Western Career College Helps Alleviate Nursing Shortage

School graduates 80 vocational and registered nursing students

SACRAMENTO, Calif., February 17, 2009 - The weak economy is affecting almost every job sector in America, save one – nursing. These professionals are in demand, due to a nursing shortage that is so critical that many are worried it could jeopardize the quality of healthcare in the country.

Nursing schools have not expanded their programs quickly enough to meet the demand for skilled nurses. But Western Career College is making strides in alleviating this growing problem.

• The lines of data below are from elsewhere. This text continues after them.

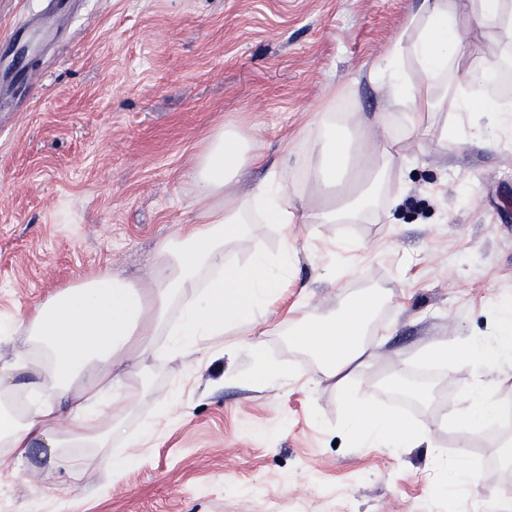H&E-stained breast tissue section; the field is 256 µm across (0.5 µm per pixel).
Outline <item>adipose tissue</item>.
Masks as SVG:
<instances>
[{
	"label": "adipose tissue",
	"mask_w": 512,
	"mask_h": 512,
	"mask_svg": "<svg viewBox=\"0 0 512 512\" xmlns=\"http://www.w3.org/2000/svg\"><path fill=\"white\" fill-rule=\"evenodd\" d=\"M476 26L512 37V0H421L390 39L367 78L387 90L384 108L372 126L385 129L401 119L425 145L449 154L462 151L478 124L491 134L512 131V103L491 97L487 88L512 64L503 51L479 67L462 68L459 49L465 27ZM456 102L452 127L435 130L424 114L440 111L444 97ZM307 177L326 198L325 206L306 209L285 189L287 172L266 167L265 147L251 133L219 127L206 140L187 179L205 203L187 223L156 246L149 288L105 268L58 288L53 295L0 320L1 336L24 337L27 349L0 365V453L24 454L39 447L62 464L82 466L84 448L127 444L125 419L131 407L128 381L142 376L145 358L165 352L170 358L208 356L212 337L229 328L243 335L264 333V315L288 285L290 251L256 249L239 263L232 245L256 224H342L359 221L376 202L392 174L409 163L392 136L366 142L362 124L336 116V89L328 87L321 114L306 126ZM366 142L371 176L358 180L344 196L357 143ZM265 167L250 195L239 190L244 171ZM381 297L371 293L340 313L289 318L292 343L315 358L323 380L334 381L349 397L345 427L361 448H408L431 441L393 417L377 413L352 395L359 369L374 355L372 331ZM490 341L466 352L474 385L457 418L479 413L500 428L498 458L512 466V397L498 394L486 378L498 364H512V300L490 309Z\"/></svg>",
	"instance_id": "1"
}]
</instances>
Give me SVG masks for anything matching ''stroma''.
<instances>
[{
	"mask_svg": "<svg viewBox=\"0 0 512 512\" xmlns=\"http://www.w3.org/2000/svg\"><path fill=\"white\" fill-rule=\"evenodd\" d=\"M419 0H0V38L40 26L24 60L33 86L0 84V319L56 287L108 267L151 285L158 242L202 205L185 174L217 127L251 129L269 162L288 163L286 187L318 199L302 160L304 128L327 85L378 58ZM417 163L403 201L357 224H292L294 282L282 308L329 312L382 290L373 364L356 390L377 409L430 431L431 446L359 448L344 430L345 398L307 382L314 360L270 319L260 350L229 330L210 357L157 355L126 420L138 432L157 400L179 390L172 421L132 443L120 479L98 465L72 476L25 453L21 481H0V512H500L512 469L496 462L498 429L445 415L473 382L463 360L423 359L442 341L489 340L488 309L512 293V145L482 133L458 154L422 151L390 127ZM363 245L336 284L314 269L334 242ZM235 341L234 360L222 344ZM291 370L261 389L257 363ZM421 388L422 397L406 394ZM467 470L448 490L432 453Z\"/></svg>",
	"mask_w": 512,
	"mask_h": 512,
	"instance_id": "obj_1",
	"label": "stroma"
}]
</instances>
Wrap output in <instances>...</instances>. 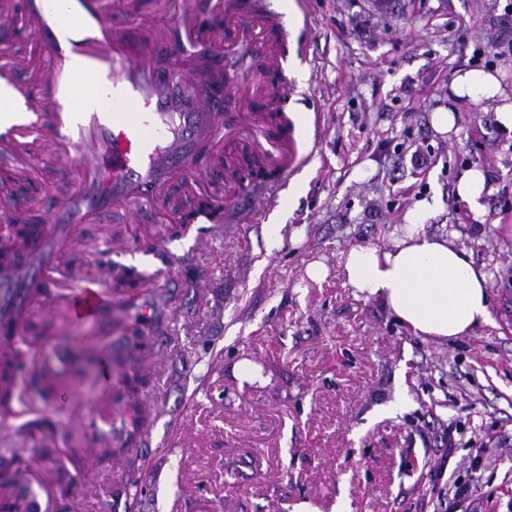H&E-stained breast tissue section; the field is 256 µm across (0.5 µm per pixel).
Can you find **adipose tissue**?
Segmentation results:
<instances>
[{"label": "adipose tissue", "mask_w": 512, "mask_h": 512, "mask_svg": "<svg viewBox=\"0 0 512 512\" xmlns=\"http://www.w3.org/2000/svg\"><path fill=\"white\" fill-rule=\"evenodd\" d=\"M432 210L428 201L416 203L392 246L350 247L345 274L414 335L452 339L491 324L487 274L448 238L427 232Z\"/></svg>", "instance_id": "ef3b65f1"}]
</instances>
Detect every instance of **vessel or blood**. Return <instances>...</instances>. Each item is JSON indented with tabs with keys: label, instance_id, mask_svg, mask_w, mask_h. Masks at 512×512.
<instances>
[{
	"label": "vessel or blood",
	"instance_id": "obj_1",
	"mask_svg": "<svg viewBox=\"0 0 512 512\" xmlns=\"http://www.w3.org/2000/svg\"><path fill=\"white\" fill-rule=\"evenodd\" d=\"M214 6L197 0L152 45L129 34L136 18L130 0H26L33 34L50 64L42 81L46 98L31 92L25 73L0 56V80L12 85L28 109L20 121L0 129V157L25 164L29 137L43 133L48 152L66 155L83 177L65 200L47 195L43 228L10 246L0 263V343L23 333L34 315L61 313L90 323L108 300V280L62 260L80 225L116 208L138 222L174 179L195 184L204 176L203 143L224 136V98L238 84L214 81L207 67H191L188 52L210 55L214 34L199 23ZM267 69H281L280 49L264 39L251 46ZM271 167L288 178L302 165L288 138L269 128Z\"/></svg>",
	"mask_w": 512,
	"mask_h": 512
}]
</instances>
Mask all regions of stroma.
<instances>
[{
  "instance_id": "35a3bbf8",
  "label": "stroma",
  "mask_w": 512,
  "mask_h": 512,
  "mask_svg": "<svg viewBox=\"0 0 512 512\" xmlns=\"http://www.w3.org/2000/svg\"><path fill=\"white\" fill-rule=\"evenodd\" d=\"M261 2L288 33L283 105L306 164L261 203L226 185L252 219L219 232L200 222L166 234L174 217L161 206L151 224L118 209L81 226L67 263L146 280L113 291L93 325L37 320L53 374L30 363L21 380L37 428L67 427L76 458L67 486L43 466L50 440L26 445L18 468L46 488L51 512H470L450 501L454 477L474 504L512 512V137L496 121L512 104L505 0ZM483 70L499 95L436 131L456 78ZM29 155L26 177L0 161L17 201L35 211L45 192L74 190L73 168L40 141ZM469 168L487 181L476 208L455 193ZM431 198L428 232L488 275L491 324L452 340L412 334L342 270L349 246L392 245ZM316 261L329 269L320 281L307 276ZM66 336L82 337L79 357H64ZM134 377L135 399L155 410L130 438ZM52 380L79 396L83 422L42 397Z\"/></svg>"
}]
</instances>
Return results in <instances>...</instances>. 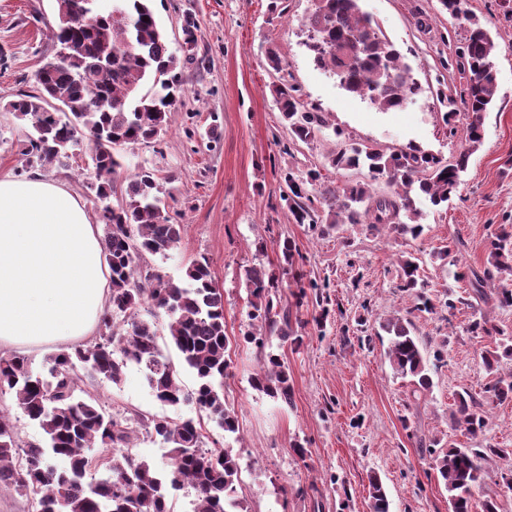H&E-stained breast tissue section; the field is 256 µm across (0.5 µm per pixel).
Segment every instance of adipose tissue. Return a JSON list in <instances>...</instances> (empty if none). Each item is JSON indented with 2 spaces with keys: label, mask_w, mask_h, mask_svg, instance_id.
<instances>
[{
  "label": "adipose tissue",
  "mask_w": 512,
  "mask_h": 512,
  "mask_svg": "<svg viewBox=\"0 0 512 512\" xmlns=\"http://www.w3.org/2000/svg\"><path fill=\"white\" fill-rule=\"evenodd\" d=\"M108 274L97 227L67 184L0 175V355L89 341Z\"/></svg>",
  "instance_id": "ef3b65f1"
}]
</instances>
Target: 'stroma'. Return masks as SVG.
Listing matches in <instances>:
<instances>
[{
  "mask_svg": "<svg viewBox=\"0 0 512 512\" xmlns=\"http://www.w3.org/2000/svg\"><path fill=\"white\" fill-rule=\"evenodd\" d=\"M268 0H152L171 51H179L185 16L197 23V53L203 65L181 64L184 93L157 140L120 152L124 171H155L170 214L184 224L168 258L144 254L141 264L180 278L194 259L207 257L224 290V326L229 338V374L224 403L235 412L238 431L226 435L191 404L158 401L142 372L128 366L119 382H87L106 409L130 419L166 416L194 419L221 447L242 454L237 495L250 512H371L369 476H378L390 512H449L448 493L437 479L435 451L494 445L512 449V401L487 414L484 435L470 439L457 429L455 394H481L489 381L481 359L495 341L470 331L487 317L512 336V307L483 303L469 279L455 278L456 266L482 269L483 243L502 224L512 225V12L502 0H469L472 18L490 31L500 50L494 63L497 94L483 121V140L462 172L448 203L421 202V238L412 240L366 224H329L325 189L364 181L366 169L337 170L325 159L342 142L374 144L385 151L416 147L450 162L468 148V116L457 109L444 122L449 101H460L466 84L456 64L467 21L442 11L439 0H359L421 92L405 109L382 112L347 93L320 68L305 46L311 0H286L284 15L269 14ZM56 24V0H0V103L33 90L35 74L52 54L49 34ZM276 49L282 71H270L267 49ZM297 87L305 107L320 113L326 127L313 141L295 140L281 119L271 88ZM89 147L80 144L69 167L43 168L83 202L90 218L98 204L84 175ZM320 170L310 189L317 227L296 223L284 200V175ZM291 240L299 257L292 270L319 288L296 301L292 288L276 293L291 307V324L301 345L272 336L260 350L245 340L249 329L246 268L279 269V242ZM452 247L453 263L439 251ZM422 258L433 312H417L413 298L398 288L399 262ZM450 298L453 310L438 305ZM410 315L430 362V391L414 396L409 379L394 373L386 345L374 334L385 319ZM372 343H364V336ZM285 362L293 401L271 399L250 384L266 353ZM305 456H297L293 443Z\"/></svg>",
  "mask_w": 512,
  "mask_h": 512,
  "instance_id": "35a3bbf8",
  "label": "stroma"
}]
</instances>
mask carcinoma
<instances>
[{
	"mask_svg": "<svg viewBox=\"0 0 512 512\" xmlns=\"http://www.w3.org/2000/svg\"><path fill=\"white\" fill-rule=\"evenodd\" d=\"M71 0H56L57 25L51 31L54 55L39 69L37 87L21 92L3 108L22 124L31 126L21 143L28 168L66 167L84 135H89L90 175L105 226L103 246L109 266L110 301L98 326L95 342L72 353H57L47 373L35 371L25 357L0 358V395L10 393L30 420L45 435V444L22 446L6 415H0V490L14 489L30 498L32 512H172L168 489H187L192 512H248L237 497L241 455L232 448L208 447L209 436L191 420L168 417L139 419L147 435L168 448L172 461L167 472L125 452L134 430L130 419L106 411L99 397L81 386L84 379L117 383L123 369L134 364L145 374L155 397L171 406L194 403L217 428L237 431L234 413L224 404V376L230 367L229 339L224 327V290L212 277L208 260L190 263L176 281L158 271H140L143 253L163 257L180 243L185 225L162 206V187L152 170L124 174L117 154L120 147L149 142L168 124L178 98L177 68L194 59L197 25L188 18L182 27L184 58L169 50L151 0H85L87 19L71 21ZM306 20L313 34L306 47L315 62L348 93L380 111L405 108L421 87L401 65L398 52L381 34L374 20L363 13L359 0H312ZM453 19L468 17L467 0H439ZM149 21H144V18ZM112 43V65L102 59L101 43ZM347 47L338 53L336 47ZM497 44L476 20H469L460 56L467 74L463 104L471 115L469 148L447 165L415 148L387 153L376 145L350 143L329 157L335 169L365 167L371 180L384 178L403 189L392 196H377L372 184L347 183L325 191L328 224H380L398 236L418 238L423 225L413 190L433 206L450 199L470 149L482 140V118L497 90L493 62ZM152 82L146 92L142 86ZM276 104L292 136L307 143L325 127L322 117L305 108L297 89L286 83L275 87ZM321 178L310 169L300 178L285 175L286 200L298 224L317 227L308 187ZM121 201L112 204V197ZM405 213L409 221L400 220ZM487 263L471 271L481 285L495 274L512 272V233L500 228L484 244ZM398 288L416 293L413 310L435 309L417 289L418 260L400 265ZM249 289L250 321L259 329L290 328L291 312L274 301L278 278L261 266L245 269ZM148 307L152 319L140 317ZM167 319L169 341L182 366L191 371L195 387L182 386L178 373L159 348L155 319ZM388 335L386 357L393 371L423 390L431 385L427 359L414 324L407 317H392L380 324ZM512 355V345L496 343L482 352L491 379L483 394L456 393V424L472 438L486 428L485 407L512 400V379L498 375L500 354ZM83 371H78L76 363ZM252 386L274 400L292 402L288 367L278 355L251 378ZM506 448H459L453 444L434 457V469L448 491L450 512H472V493L483 478L481 462L504 459ZM62 458L59 468L53 459ZM372 512H389L381 480L369 479Z\"/></svg>",
	"mask_w": 512,
	"mask_h": 512,
	"instance_id": "obj_1",
	"label": "carcinoma"
}]
</instances>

At noon on Saturday, February 21, 2009, 80 of Western Career College’s vocational and registered nursing students will graduate from the school in a traditional pinning ceremony at El Campanil Theater in Antioch. The pinning ceremony will recognize the accomplishments of nursing students, and include the recitation of the Florence Nightingale pledge during a special candle lighting.

Keynote speaker will be K.T. Waxman, RN, the program director for the Bay Area Simulation Collaborative (BASC) and the Bay Area Nursing Resource Center for the California Institute for Nursing & Health Care (CINHC). She also is president of K.T. Waxman & Associates, a healthcare consulting firm in Northern California, and a nationally known speaker on leadership development, healthcare finance, networking, and communication.

Western Career College equips its nursing graduates to provide quality healthcare to clients in a variety of healthcare settings, including hospitals, long-term care facilities, rehabilitation, and ambulatory care.

“I believe we have one of the best educational programs for nurses in our area,” said Mikhail Shneyder, RN and dean of nursing at Western Career College. “Healthcare providers hire our students and want to hire more, which I consider the highest praise.”

“Nursing is a field which allows people to achieve their personal and professional goals. And demand for nurses is particularly high in Northern California with multiple healthcare providers planning expansions,” said Shneyder.